Because no sooner do I reach the top of Lombard than I peer out and realize that, oh my God, up ahead is a Dodge Charger—the model of car driven by the nameless bad guys in Bullitt, which, I should have mentioned earlier, is having its 50th anniversary this year, prompting the Mustang release. This Charger isn’t a ’68, like in the film, but still! And I’m, what, like a mile from where the epic car chase really starts to heat up? I downshift to second, inducing one of the Mustang’s guttural roars, and hope the Charger takes the bait.

Sadly—tragically—it does not. And just like that, a once-in-a-lifetime opportunity accelerates out of sight.

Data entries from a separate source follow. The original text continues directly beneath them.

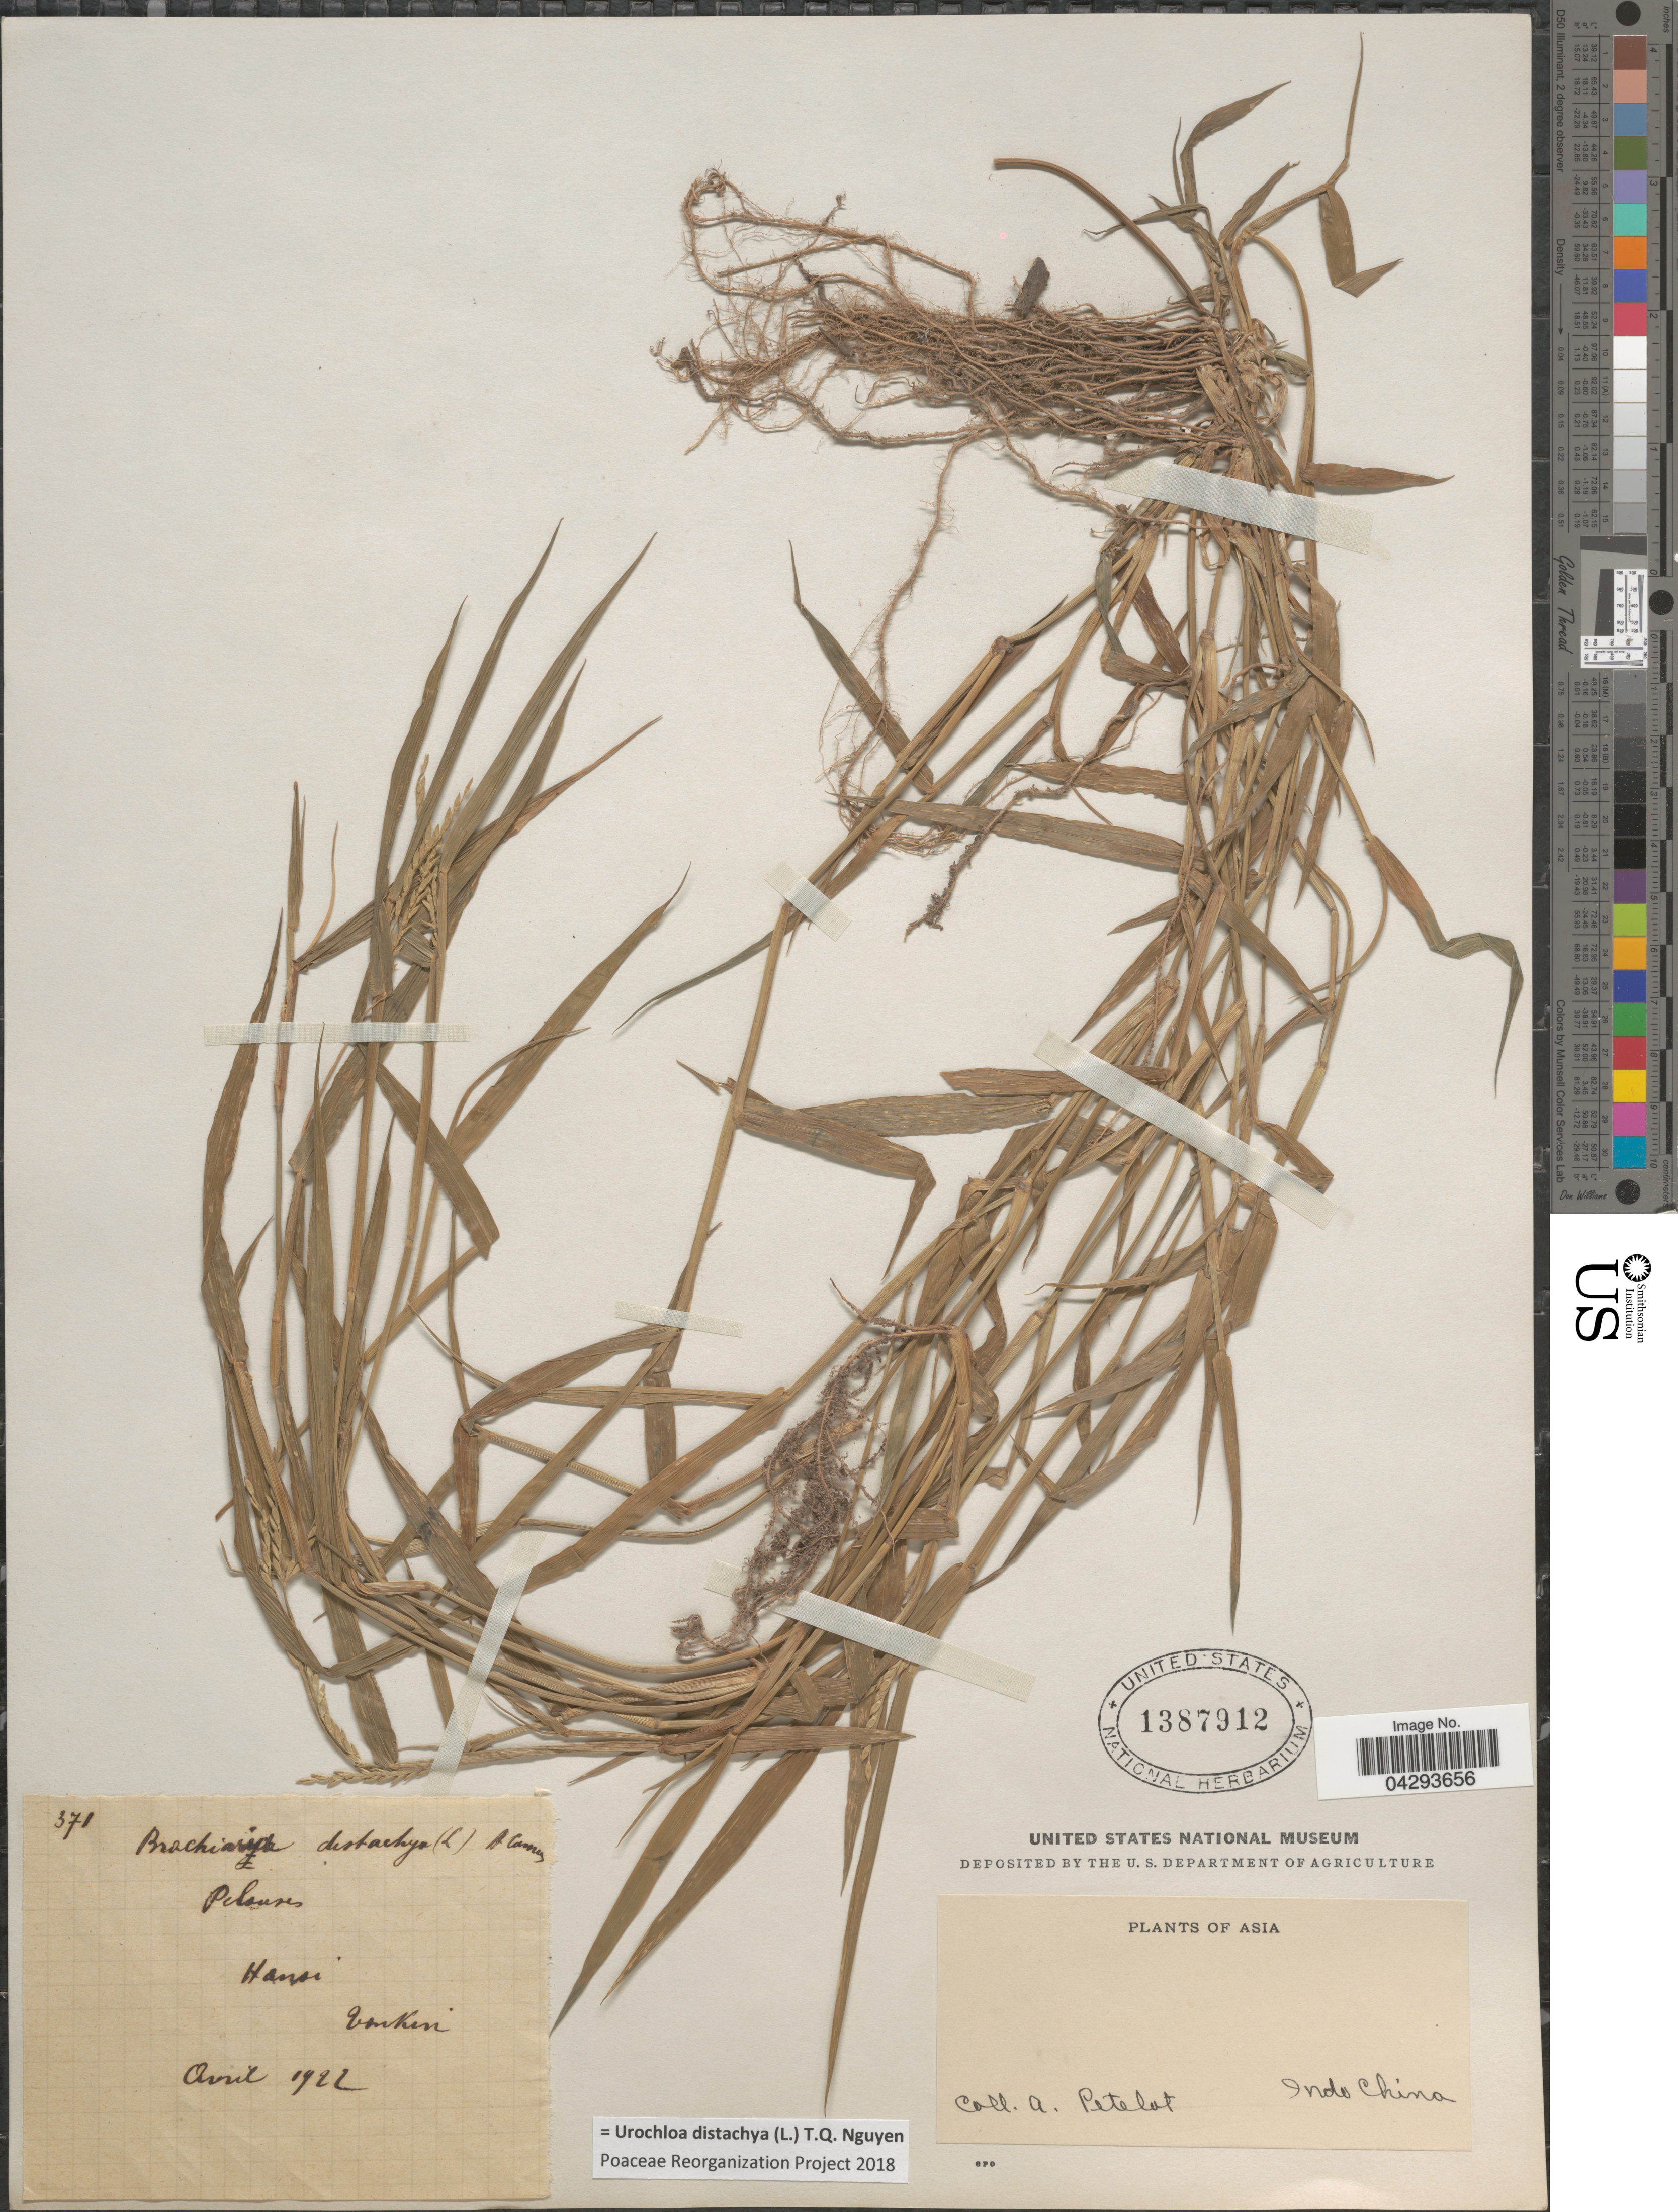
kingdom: Plantae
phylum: Tracheophyta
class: Liliopsida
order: Poales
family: Poaceae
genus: Urochloa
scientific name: Urochloa distachya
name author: (L.) T.Q. Nguyen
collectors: A. Petelot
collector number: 371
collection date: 1922-04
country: Vietnam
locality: Hanoi. Tonkin.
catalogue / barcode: US 1387912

Perhaps, as in Bullitt, the Charger rounded a corner and magically materialized somewhere atop Potrero Hill. (Fans of the film will recall that the geography of the chase route makes no earthly sense.) In any event, rather than embark on a fated-by-the-gods pas de deux, I’m left to piece together the scene alone, just me and my six-speed Highland green 5.0-liter pony. There are worse ways to spend your morning.

The author behind the wheel of the 2019 Mustang Bullitt, an update of the famed vehicle at the heart of the Steve McQueen classic.

For anyone who’s seen Bullitt, the 1968 Mustang GT fastback is an icon whose status nearly equals its driver’s. McQueen, behind the wheel, prowls up Army Street, and you can practically feel the engine’s reverberations in your chest. By the time the chase explodes into action, the car has become its own character. Roaring, screeching, and smoking its way up and down hills and around curves, it’s a terrifying embodiment of uncut brawn and recklessness—a 10,000-volt wire whipping violently out of control. I want desperately to tap into that electric charge.

Does this modern facsimile inspire the same terrible awe? No. Also, yes. At a minimum, it inspires a lot of iPhone pictures.

In truth, North Beach is not a great place to test-drive a car with 475 horsepower. The car reportedly can do 163 mph and goes from zero to 60 in under four seconds, two things that are not even remotely possible with all these pesky tourists and bicyclists and stop signs in the way. So I follow the chase’s route—or at least the parts of it on this side of town—in low gear, content to revel in that sonically pleasing engine. I slide down Filbert toward Saints Peter and Paul, then head north on Columbus to Bimbo’s 365, up Chestnut past the S.F. Art Institute to Leavenworth, and eventually to the top of Taylor, the climax of the scene, whereupon both cars bomb down the hill, catching air, hubcaps flying everywhere. Then it’s back to Filbert, over to the curve of Francisco to Polk, and down into the Marina district.

I get not a scratch on the car. I do not go airborne—in fact, I’m not sure I’ve broken 25 mph. But I’m raring to open it up just a little before returning the car to its minders, so I meander down to Crissy Field, where hardly anyone is around. As I idle at a stop sign, staring down a good half mile of empty track, the engine keeps purring. In the movie, this part of the chase cuts suddenly to San Bruno Mountain, leaving San Francisco for good. It’s my last chance to step on it, so I do, and suddenly I’m hurtling down the road and trees are whizzing by and you can probably hear the roar of the car from blocks away and it feels for a split second like I am really, truly having an authentic Bullitt experience.

So, how fast do I go? As Loren Janes, who actually did most of the driving in Bullitt, once said, a good stuntman never looks at his speedometer; it only gets in the way of things. He just knows his car has to go very fast. And my Mustang did. Anyway, the most important thing is that I looked cool. I’d look even cooler in a leather jacket, come to think of it. Isn’t there an anniversary of The Great Escape coming up?